A Greek Drama

Economics Professor Dirk Krueger discusses the Greek fiscal crisis.

Tuesday, July 14, 2015

By Susan Ahlborn

The gross domestic product of Greece is only about 1 percent of the eurozone’s total GDP, but the Greek economy has been the center of the world’s attention for weeks. On June 27, with the previous rescue package due to expire, Greek Prime Minister Alexis Tsipras proposed a public referendum on the new bailout agreement; over 61% of the Greek people voted no. Days later, the Greek government presented an economic plan and on July 13 the eurozone leaders approved a third bailout, which still needs to be approved by the Greek parliament.

We talked with Professor of Economics Dirk Krueger to get some perspective on the situation.

 

SA: What is the attitude of the rest of the eurozone toward Greece right now?

DK: I think the countries such as Latvia, Lithuania, and Estonia, which have a GDP per capita that’s about 60 to 70 percent of that of Greece, are saying, what are you guys talking about? You want a rescue package from countries that are effectively poorer than you in order to have a living standard that’s larger than ours. 

And Spain has done very harsh, very painful reforms to get its house back to order. Italy and Portugal have taken action. They had a full justification for saying, look, if there has to be any rescue package, it has to come with very concrete, very implementable promises from Greece for significant reforms.

SA: Given that, why did the Greeks vote no in the referendum? 

DK: The Greeks have suffered. Income per capita in the last five years has fallen by 20 percent. I think they understood that, no matter what they do, for the next five to 10 years they’re going to look into the face of a hard economic future. And they say, well, at least let’s have our dignity, and let’s have our own fate in our hands, rather than somebody else dictating that.

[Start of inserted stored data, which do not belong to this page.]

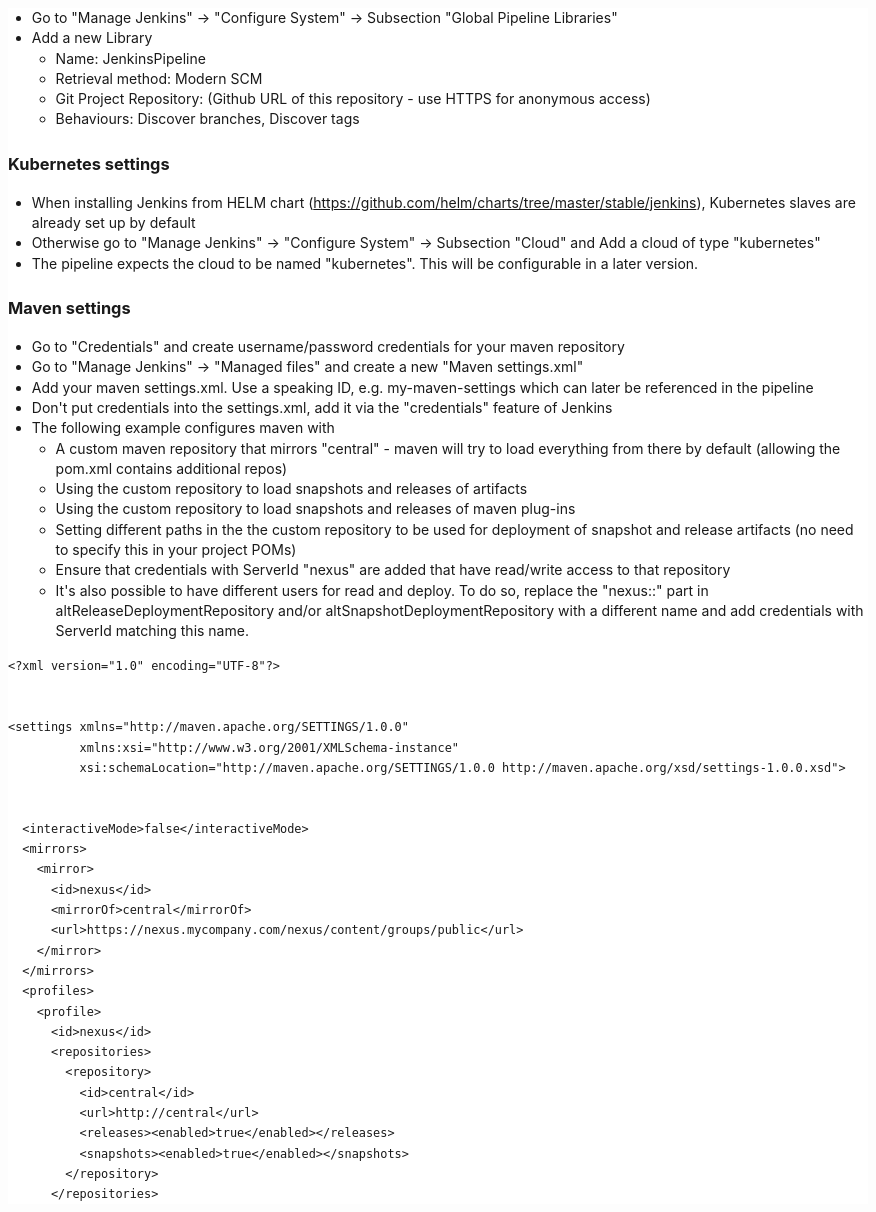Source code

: * Go to "Manage Jenkins" -> "Configure System" -> Subsection "Global Pipeline Libraries"
* Add a new Library
    * Name: JenkinsPipeline
    * Retrieval method: Modern SCM
    * Git Project Repository: (Github URL of this repository - use HTTPS for anonymous access)
    * Behaviours: Discover branches, Discover tags

### Kubernetes settings

* When installing Jenkins from HELM chart (https://github.com/helm/charts/tree/master/stable/jenkins), Kubernetes slaves are already set up by default
* Otherwise go to "Manage Jenkins" -> "Configure System" -> Subsection "Cloud" and Add a cloud of type "kubernetes"
* The pipeline expects the cloud to be named "kubernetes". This will be configurable in a later version.

### Maven settings

* Go to "Credentials" and create username/password credentials for your maven repository
* Go to "Manage Jenkins" -> "Managed files" and create a new "Maven settings.xml"
* Add your maven settings.xml. Use a speaking ID, e.g. my-maven-settings which can later be referenced in the pipeline
* Don't put credentials into the settings.xml, add it via the "credentials" feature of Jenkins
* The following example configures maven with
    * A custom maven repository that mirrors "central" - maven will try to load everything from there by default (allowing the pom.xml contains additional repos)
    * Using the custom repository to load snapshots and releases of artifacts
    * Using the custom repository to load snapshots and releases of maven plug-ins
    * Setting different paths in the the custom repository to be used for deployment of snapshot and release artifacts (no need to specify this in your project POMs)
    * Ensure that credentials with ServerId "nexus" are added that have read/write access to that repository
    * It's also possible to have different users for read and deploy. To do so, replace the "nexus::" part in altReleaseDeploymentRepository and/or altSnapshotDeploymentRepository with a different name and add credentials with ServerId matching this name.

```
<?xml version="1.0" encoding="UTF-8"?>


<settings xmlns="http://maven.apache.org/SETTINGS/1.0.0" 
          xmlns:xsi="http://www.w3.org/2001/XMLSchema-instance" 
          xsi:schemaLocation="http://maven.apache.org/SETTINGS/1.0.0 http://maven.apache.org/xsd/settings-1.0.0.xsd">


  <interactiveMode>false</interactiveMode>
  <mirrors>
    <mirror>
      <id>nexus</id>
      <mirrorOf>central</mirrorOf>
      <url>https://nexus.mycompany.com/nexus/content/groups/public</url>
    </mirror>
  </mirrors>
  <profiles>
    <profile>
      <id>nexus</id>
      <repositories>
        <repository>
          <id>central</id>
          <url>http://central</url>
          <releases><enabled>true</enabled></releases>
          <snapshots><enabled>true</enabled></snapshots>
        </repository>
      </repositories>
```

SA: What effect did the referendum vote have on the situation?

DK: Prior to the referendum, it would have, I think, been possible to augment the second rescue proposal without the 18 parliaments of the other eurozone countries approving it. Now any new proposal has to be approved by parliaments of a subset of the other 18 nations. So valuable time has been lost, and the conditions Greece received appear to be no more favorable than the ones discussed prior to the referendum. 

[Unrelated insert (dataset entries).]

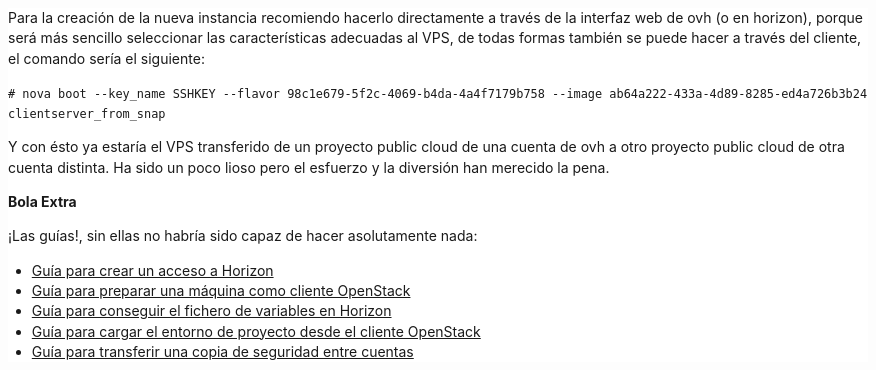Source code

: <p>Para la creaci&oacute;n de la nueva instancia recomiendo hacerlo directamente a trav&eacute;s de la interfaz web de ovh (o en horizon), porque ser&aacute; m&aacute;s sencillo seleccionar las caracter&iacute;sticas adecuadas al VPS, de todas formas tambi&eacute;n se puede hacer a trav&eacute;s del cliente, el comando ser&iacute;a el siguiente:</p>

```
# nova boot --key_name SSHKEY --flavor 98c1e679-5f2c-4069-b4da-4a4f7179b758 --image ab64a222-433a-4d89-8285-ed4a726b3b24 clientserver_from_snap
```

<p>Y con &eacute;sto ya estar&iacute;a el VPS transferido de un proyecto public cloud de una cuenta de ovh a otro proyecto public cloud de otra cuenta distinta. Ha sido un poco lioso pero el esfuerzo y la diversi&oacute;n han merecido la pena.</p>
<p><strong>Bola Extra</strong></p>
<p>&iexcl;Las gu&iacute;as!, sin ellas no habr&iacute;a sido capaz de hacer asolutamente nada:</p>
<ul>
<li><a href="https://www.ovh.es/publiccloud/guides/g1773.crear_un_acceso_a_horizon">Gu&iacute;a para crear un acceso a Horizon</a></li>
<li><a href="https://www.ovh.es/publiccloud/guides/g1851.preparar_el_entorno_para_utilizar_la_api_de_openstack">Gu&iacute;a para preparar una m&aacute;quina como cliente OpenStack</a></li>
<li><a href="https://www.ovh.es/publiccloud/guides/g1774.acceso_y_seguridad_en_horizon">Gu&iacute;a para conseguir el fichero de variables en Horizon</a></li>
<li><a href="https://www.ovh.es/publiccloud/guides/g1852.cargar_las_variables_del_entorno_de_openstack">Gu&iacute;a para cargar el entorno de proyecto desde el cliente OpenStack</a></li>
<li><a href="https://www.ovh.es/publiccloud/guides/g1853.transferir_la_copia_de_seguridad_de_una_instancia_de_un_centro_de_datos_a_otro">Gu&iacute;a para transferir una copia de seguridad entre cuentas</a></li>
</ul>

SA: What are the arguments for keeping Greece in the eurozone?

DK: My own take is it’s purely political. The strongest economic argument was the contagion argument, that if Greece goes, the crisis will spill over into a larger financial crisis in Europe. I think that was a valid argument in 2010, but not any longer.

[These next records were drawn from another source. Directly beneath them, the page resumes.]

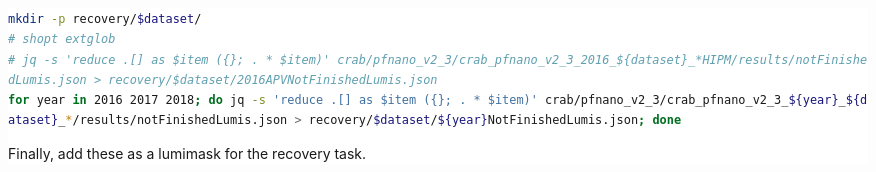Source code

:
 ```bash
mkdir -p recovery/$dataset/
# shopt extglob
# jq -s 'reduce .[] as $item ({}; . * $item)' crab/pfnano_v2_3/crab_pfnano_v2_3_2016_${dataset}_*HIPM/results/notFinishedLumis.json > recovery/$dataset/2016APVNotFinishedLumis.json
for year in 2016 2017 2018; do jq -s 'reduce .[] as $item ({}; . * $item)' crab/pfnano_v2_3/crab_pfnano_v2_3_${year}_${dataset}_*/results/notFinishedLumis.json > recovery/$dataset/${year}NotFinishedLumis.json; done
```

Finally, add these as a lumimask for the recovery task.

I think the political cost would be quite high. If Greece gets out of the euro, the euro project fails. It’s the first time a country leaves. There are no provisions in the European treaties for something like that because it was thought to be inconceivable. My cynical view is that I think this was done on purpose in order to not make it happen, to make sure that this could never happen. I think Ms. Merkel will do whatever it takes to try to keep Greece in the eurozone. She does not want to be the chancellor under which the European project breaks down.  

SA: If you were king of the eurozone, what would you do?

DK: The first step was for the Greeks to create a proposal with hard numbers which the rest of Europe could take as a credible proposal. Now that they have done that, I think there has to be a massive write down of Greek government debt eventually, perhaps to the level of 100 percent of GDP, which would almost be cutting the debt in half. Perhaps it could be coupled with making the remaining debt long-term rather than low-maturity, meaning that it’s not due every six months because otherwise you have a crisis every six months. I think incentives have to be such that, for every step of Greek reform, there’s a new tranche [portion] of help being paid and a new level of debt being forgiven.

SA: What dangers remain?

DK: Does this proposal give enough justification to the European Central Bank to continue supporting the Greek banks? The moment the ECB does not extend further credit to the Greek banks, that basically would force actions on Greece’s part that would amount to a slow “Grexit,” Greek exit, from the euro. Greece would not be able to import the goods, including vital medicine, it needs to survive.

Greece also needs to approve the offer. Whatever you say about the current government, it is the case that they inherited a massive mess for which they were clearly not responsible. But I think they are guilty of promising more than they could possibly hope to deliver.